Written By Courtney Newton
One of the features I wanted to have in my blog was the ability to help folks know the neighborhood they live in. For the past 15 years, I have lived and worked in a neighborhood called Red Oak Park and Sedalia Park. These two communities are paired together because they literally are intertwined. I can drive down Clearwater drive and go right into Red Oak park. My understanding of the dividing line would be Robin Lane. This is a community located mins from I-75 and historic Marietta. It is also close to Sope Creek Park. Wheeler High school is a good marker of the area.
This is a 1950s brick ranch style community built for the Lockheed-Martin workers moving to the area. I was not born in this time but having sold many original owners that have lived in there from their initial days I have learned much about the community. One of the special stories I have been told was that the old Atlanta brick prison was much of the brick used on streets like Ithica and Pawnee to build the houses there. So much so that when someone opens up the back window of the house to put French doors they often find brick printed with Atlanta Municipal Jail.

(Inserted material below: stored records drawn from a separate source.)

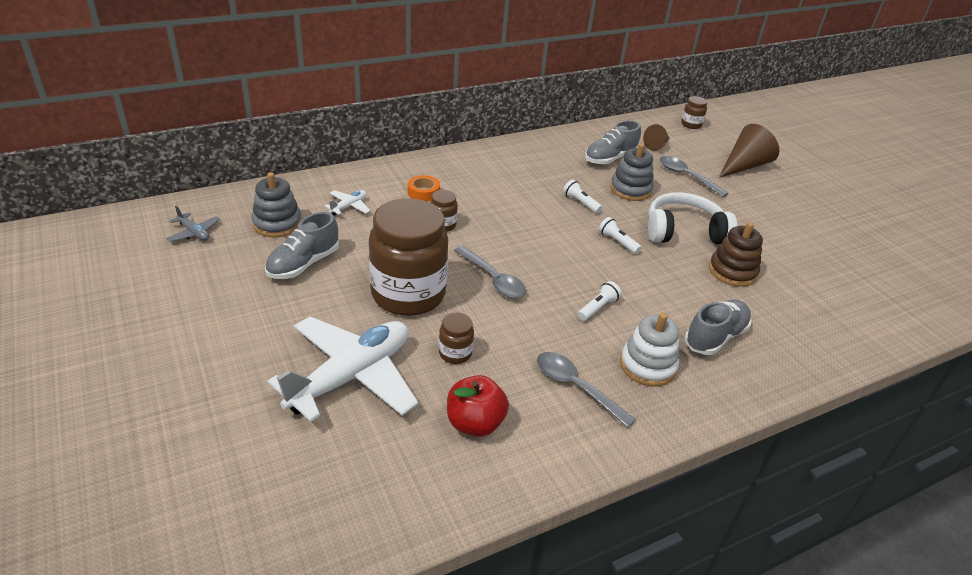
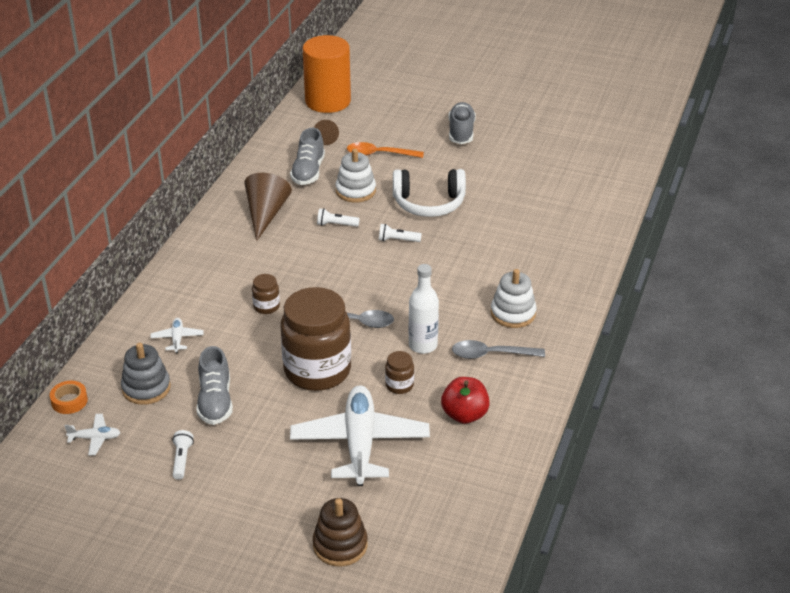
camera: 40 degrees left, 0 degrees up
grey plane [166,206,220,242] -> white plane [64,414,121,456]
orange tape [408,175,440,202] -> orange tape moved to [50,381,88,414]
white flashlight [578,281,621,321] -> white flashlight moved to [172,430,194,480]
grey stacking toy [610,143,654,201] -> white stacking toy [336,149,376,203]
white headphones [648,192,737,245] -> white headphones turned 135 degrees counterclockwise [393,169,466,217]
grey spoon [660,156,729,197] -> orange spoon [347,142,424,158]
brown jar [681,96,708,129] -> orange cylinder [303,35,351,113]
grey shoe [685,300,752,355] -> grey shoe moved to [449,102,476,144]
brown stacking toy [709,222,763,287] -> brown stacking toy moved to [313,498,368,566]
brown cone [719,124,779,178] -> brown cone moved to [244,173,292,241]
none -> white bottle [409,264,439,354]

I have been to this story by seeing the brick (used in a brick paved path) to confirm they exist but the interesting part is the two stories that describe how the bricks were bought. The first is that the brick prison was torn down—and the bricks bought by a very frugal builder of these homes. The other is that the prison inmates made the bricks for construction of Red Oak park. Either story is interesting to the houses construction.
Another “feature” of Red Oak Park and Sedalia Park is the existence of the 3rd bedroom pass through room that causes so many buyers to wonder why it is there. This is room typically located off of the kitchen and off of the hallway to the main living area bath. It is typically a shot gun style room that you can pass through but serves many families and by most real estate definitions as the third bedroom. Many homeowners over the years have put French door off of the room—typically by replacing windows with French doors. (See attached photo) This serves as great access point to the backyard which without does not exist except for maybe a small door off of the kitchen.
These rooms were thought to be den areas for many of the families buying in the 1960s. They would have knotty pine tongue and groove wall paneling. Over the years the paneling has been a point of contention for the previous generation selling to the new generation. The old guard views this as a beautiful wood that adds character and was very expensive when added to the home. The new guard looks at it as dated and should be painted, thin set dry walled over or taken out totally as soon as you close. Regardless of your preference the paneling dates back to a different way of living. The pass through room by todays standards would be needed as a guest room or home office.
In the past, the kids could share a bedroom 2-3 kids deep and this room was seen as a place to watch the tv and spend time with close family and friends. Leaving the front living room as a space for guests.
Mid Century modern homes have seen a resurgence in the past ten years as shows like Mad Men recall a simpler time.
Neighborhoods like Red Oak Park and Sedalia Park will become more and more attractive as you find an aging generation downsizing into one level ranch homes. It is a bittersweet thought that the homes that raised this generation of buyers will come full circle and spend their last days in these homes. The first time home buyer also is super attracted to this community because of the quality schools that exist. You see schools ranking 7 & 8 scores causing small families looking to be close to I-75/I-285 but with good schools consistently choosing this area.
Regardless of your needs, Red Oak Park and Sedalia Park offers something for buyers on both ends of the buying spectrum. The homes are solid built with level lots and many have been updated to 2014+ code and standards. This is a great place to call home, I should know I lived there for 12 years.